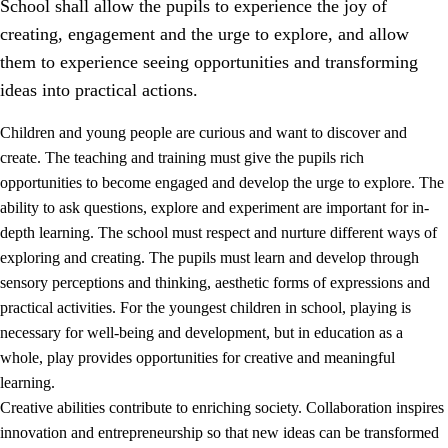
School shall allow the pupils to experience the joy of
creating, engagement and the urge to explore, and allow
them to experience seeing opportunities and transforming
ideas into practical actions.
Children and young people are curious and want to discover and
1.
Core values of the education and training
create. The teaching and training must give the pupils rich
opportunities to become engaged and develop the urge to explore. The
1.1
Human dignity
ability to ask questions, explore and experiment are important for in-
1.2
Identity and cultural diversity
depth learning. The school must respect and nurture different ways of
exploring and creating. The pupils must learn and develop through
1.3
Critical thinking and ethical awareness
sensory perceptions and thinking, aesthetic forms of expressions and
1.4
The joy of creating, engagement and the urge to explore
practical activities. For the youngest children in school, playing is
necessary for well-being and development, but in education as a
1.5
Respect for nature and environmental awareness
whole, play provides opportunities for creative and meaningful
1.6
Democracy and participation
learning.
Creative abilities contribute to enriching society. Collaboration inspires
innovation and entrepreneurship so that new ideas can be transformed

REQUIRED WORK: Copy every line that includes the string "must" from the material above.

ANSWER BOX:
create. The teaching and training must give the pupils rich
depth learning. The school must respect and nurture different ways of
exploring and creating. The pupils must learn and develop through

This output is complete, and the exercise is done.